Target Price Raised by 26.4% from Previous Level
On January 16, Korea Investment & Securities raised its target price for HD Hyundai Electric from 8.7 million won to 11 million won, citing expectations that the company will continue to achieve stable profit improvements. The investment opinion of 'Buy' was maintained.
Jang Namhyun, a researcher at Korea Investment & Securities, stated, "Profit margin growth is expected to continue due to improvements in the sales mix," adding, "With increasing sales in the United States, we forecast operating margins of 26.4% in 2026 and 29.1% in 2027. Accordingly, we expect the average annual growth rate of earnings per share (EPS) from 2025 to 2027 to reach 39.2%, maintaining a stable profit improvement trend."
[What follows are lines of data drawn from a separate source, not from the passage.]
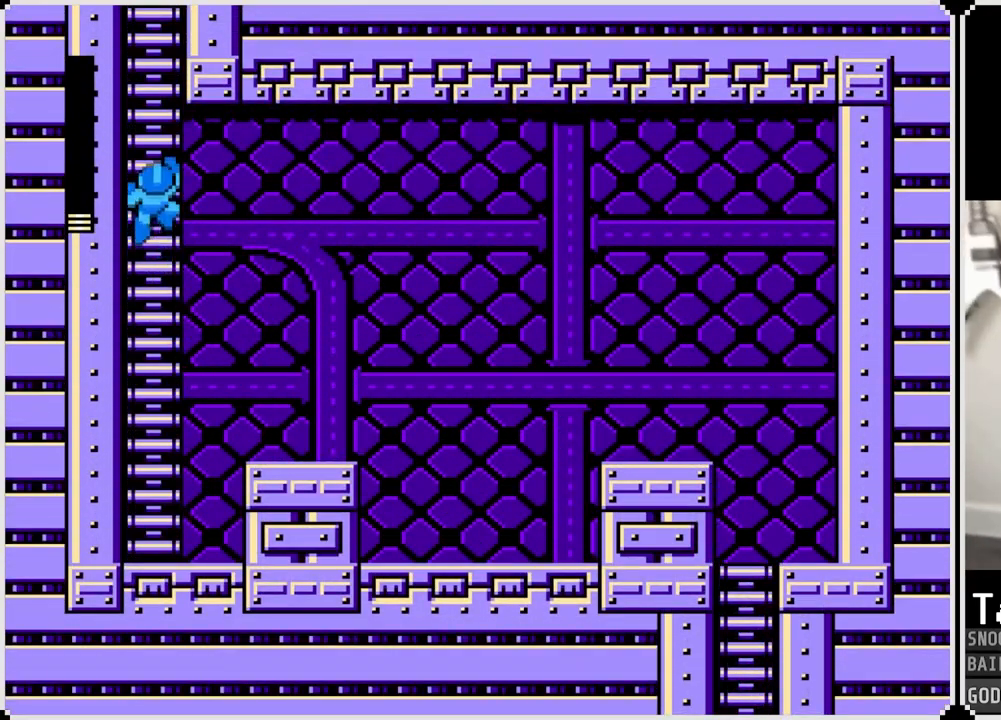
{"buttons": ["DPAD_UP"], "left_stick": "center", "right_stick": "center", "events": []}
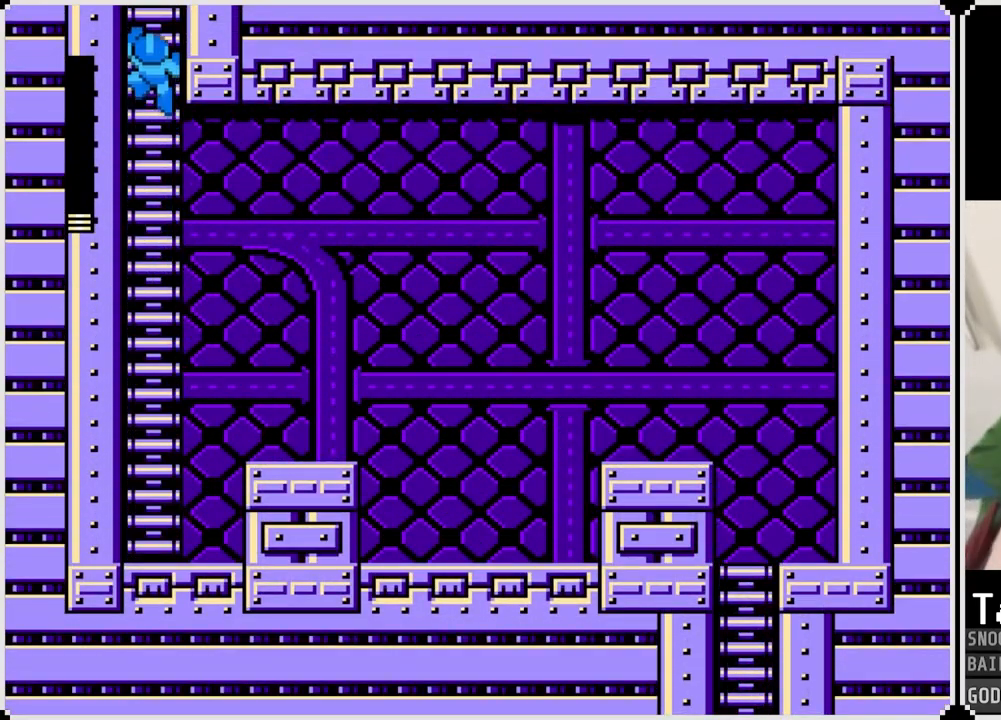
{"buttons": ["DPAD_UP"], "left_stick": "center", "right_stick": "center", "events": []}
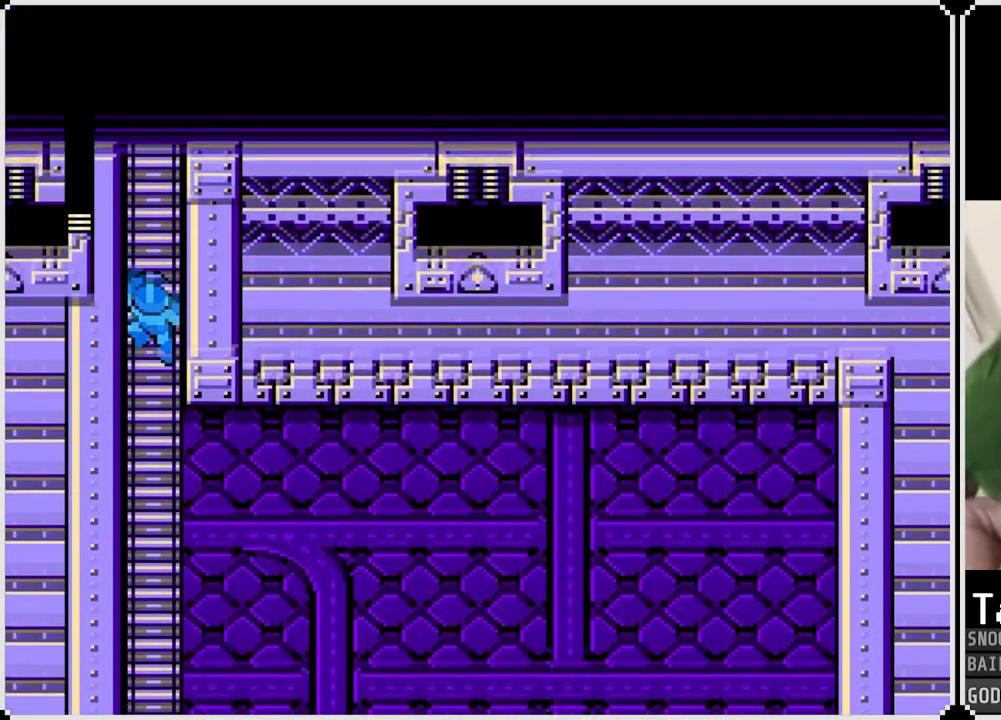
{"buttons": ["DPAD_UP"], "left_stick": "center", "right_stick": "center", "events": []}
For the fourth quarter of last year, HD Hyundai Electric is projected to post consolidated sales of 147.8 billion won, up 40.7% year-on-year, and operating profit of 267.7 billion won, up 60.9%. This is expected to be in line with the consensus operating profit estimate of 278.4 billion won. Jang commented, "Continued growth in exports of ultra-high voltage transformers to the United States is expected to drive a 14.5% increase in sales in the power equipment division, reaching 665.2 billion won. In addition, we estimate that the proportion of U.S. sales will exceed 35%, and more than 80% of reciprocal tariffs can be passed on to customers. As a result, the operating margin in the fourth quarter is expected to improve by 2.9 percentage points to reach 23.3%."
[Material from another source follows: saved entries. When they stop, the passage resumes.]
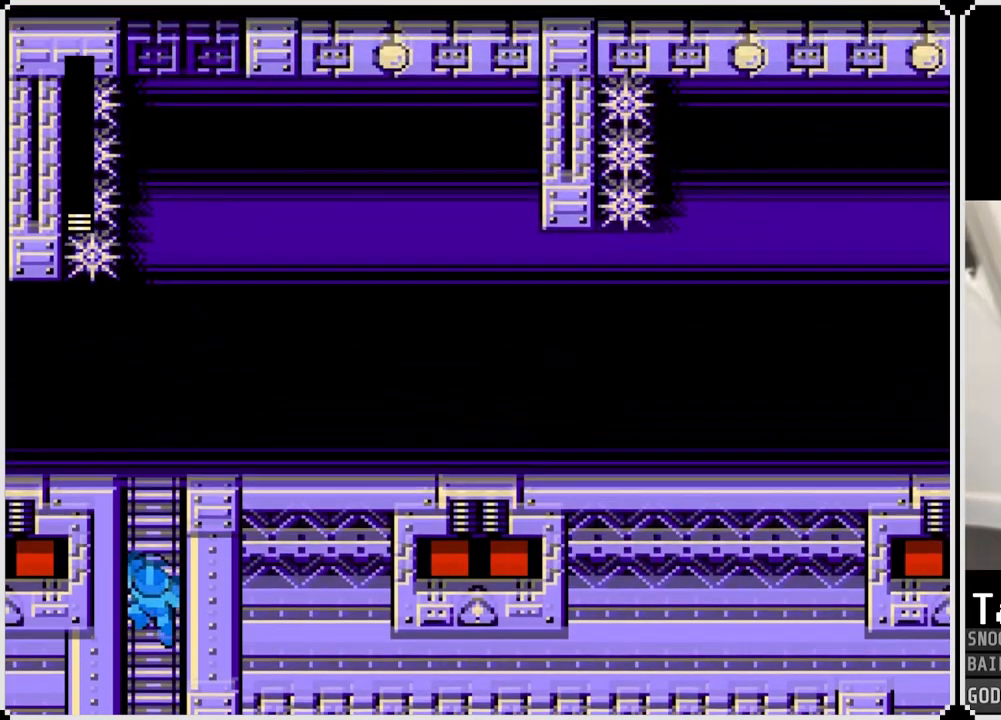
{"buttons": ["DPAD_UP"], "left_stick": "center", "right_stick": "center", "events": []}
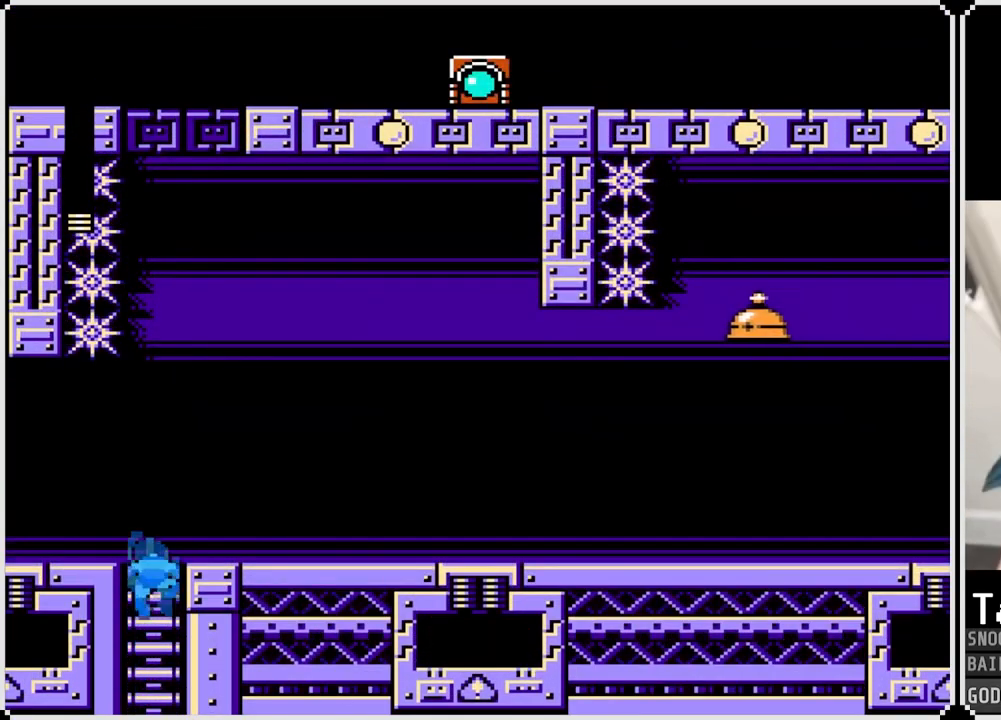
{"buttons": ["CROSS", "DPAD_RIGHT"], "left_stick": "center", "right_stick": "center", "events": [[117, "DPAD_RIGHT", "down"], [134, "DPAD_UP", "up"], [334, "CROSS", "down"]]}
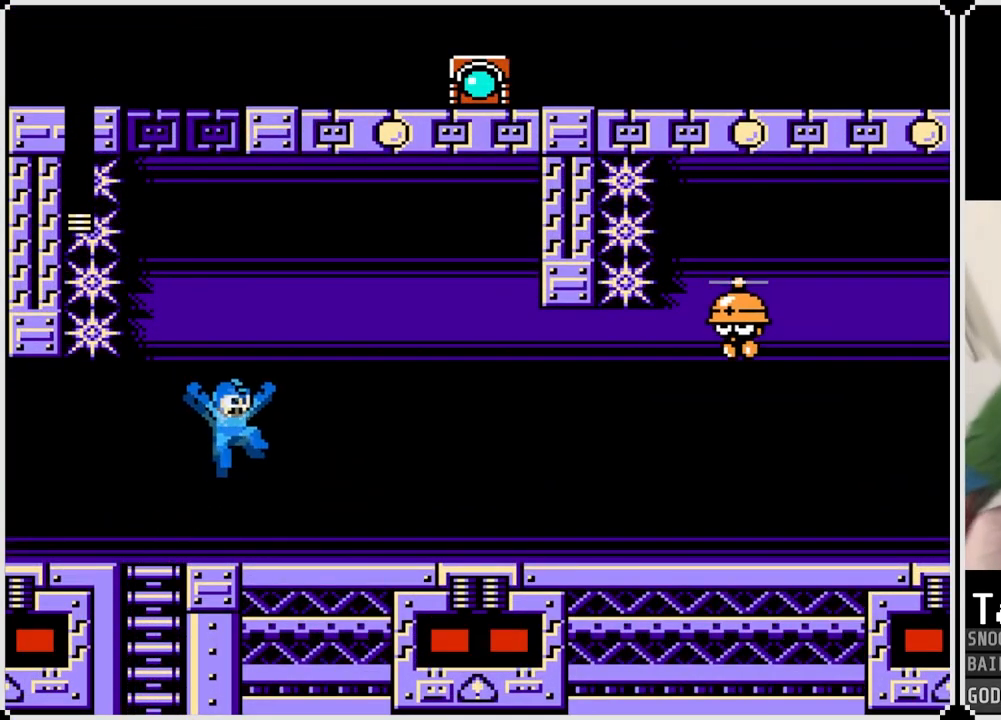
{"buttons": ["DPAD_LEFT"], "left_stick": "center", "right_stick": "center", "events": [[83, "SQUARE", "down"], [233, "SQUARE", "up"], [250, "CROSS", "up"], [250, "DPAD_RIGHT", "up"], [467, "DPAD_LEFT", "down"]]}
The profit improvement cycle is expected to continue over the medium to long term. Jang explained, "HD Hyundai Electric is currently undergoing two phases of capacity expansion, and considering both phases, we expect sales to increase by more than 500 billion won. The full effect of the expansion is expected to be realized in 2028." New orders are also steadily increasing. In the third quarter of 2025, new orders from North America rose 192.3% year-on-year, while new orders from Europe grew by 168.9%. Jang noted, "The sales recognition for these orders is expected to occur in 2028. Since new orders are increasing in line with the full reflection of the expansion effect in 2028, profitability improvement is expected to continue even beyond 2028."